------ Data for processing ------

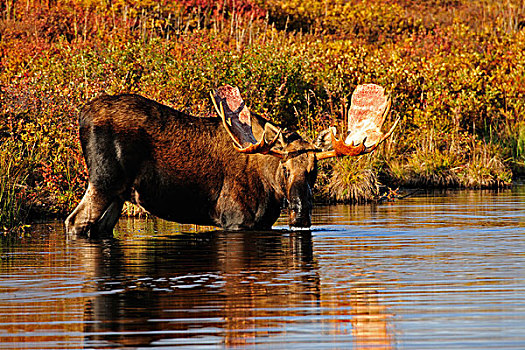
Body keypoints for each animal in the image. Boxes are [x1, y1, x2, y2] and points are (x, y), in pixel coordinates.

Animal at [63, 85, 396, 238]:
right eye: (285, 168)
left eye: (315, 170)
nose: (301, 209)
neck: (270, 190)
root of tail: (81, 115)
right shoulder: (235, 220)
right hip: (104, 181)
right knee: (75, 221)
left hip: (119, 194)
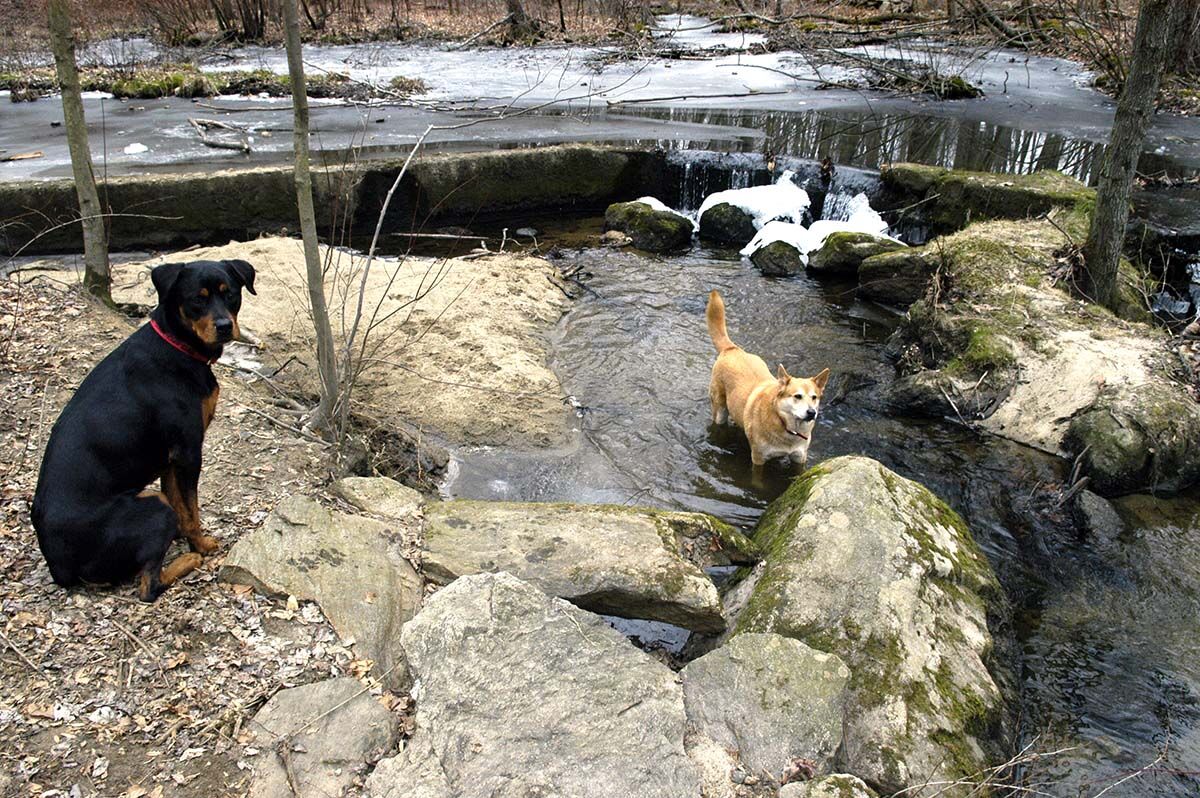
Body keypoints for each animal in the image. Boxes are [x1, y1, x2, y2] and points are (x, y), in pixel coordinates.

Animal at [32, 258, 255, 600]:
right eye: (197, 299)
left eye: (229, 293)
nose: (224, 326)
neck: (179, 347)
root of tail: (60, 567)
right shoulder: (188, 450)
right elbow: (191, 508)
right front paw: (200, 545)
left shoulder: (169, 458)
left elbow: (181, 503)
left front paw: (184, 537)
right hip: (151, 506)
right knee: (149, 586)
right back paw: (189, 560)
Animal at [705, 289, 830, 468]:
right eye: (797, 396)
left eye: (814, 397)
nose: (811, 413)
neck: (787, 428)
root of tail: (732, 348)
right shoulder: (759, 458)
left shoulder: (799, 457)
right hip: (719, 410)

------

*Task brief*.
Output the data above exactly, excluding images.

*Solution to the problem*.
Body keypoints for each animal in the image. Boxes are [x1, y1, x2, y2] and points are (x, y), in pixel coordinates.

Animal at [63, 85, 396, 238]:
right eye: (285, 168)
left eye: (315, 170)
nose: (301, 209)
neck: (270, 190)
root of tail: (81, 115)
right shoulder: (235, 220)
right hip: (104, 181)
right knee: (75, 221)
left hip: (119, 194)
Body keypoints for each animal in the image. Boxes are [x1, y1, x2, y2] and points are (x, y), in pixel coordinates.

Animal at [32, 258, 255, 600]:
right eye: (197, 299)
left eye: (229, 293)
nose: (224, 326)
neck: (179, 347)
root of tail: (60, 567)
right shoulder: (188, 450)
right elbow: (191, 508)
right front paw: (200, 545)
left shoulder: (169, 458)
left elbow: (181, 503)
left front paw: (184, 537)
right hip: (151, 506)
right knee: (149, 586)
right back paw: (189, 560)
Animal at [705, 289, 830, 468]:
right eye: (797, 396)
left eye: (814, 397)
nose: (811, 413)
neck: (787, 428)
root of tail: (732, 348)
right shoulder: (759, 458)
left shoulder: (799, 457)
right hip: (719, 410)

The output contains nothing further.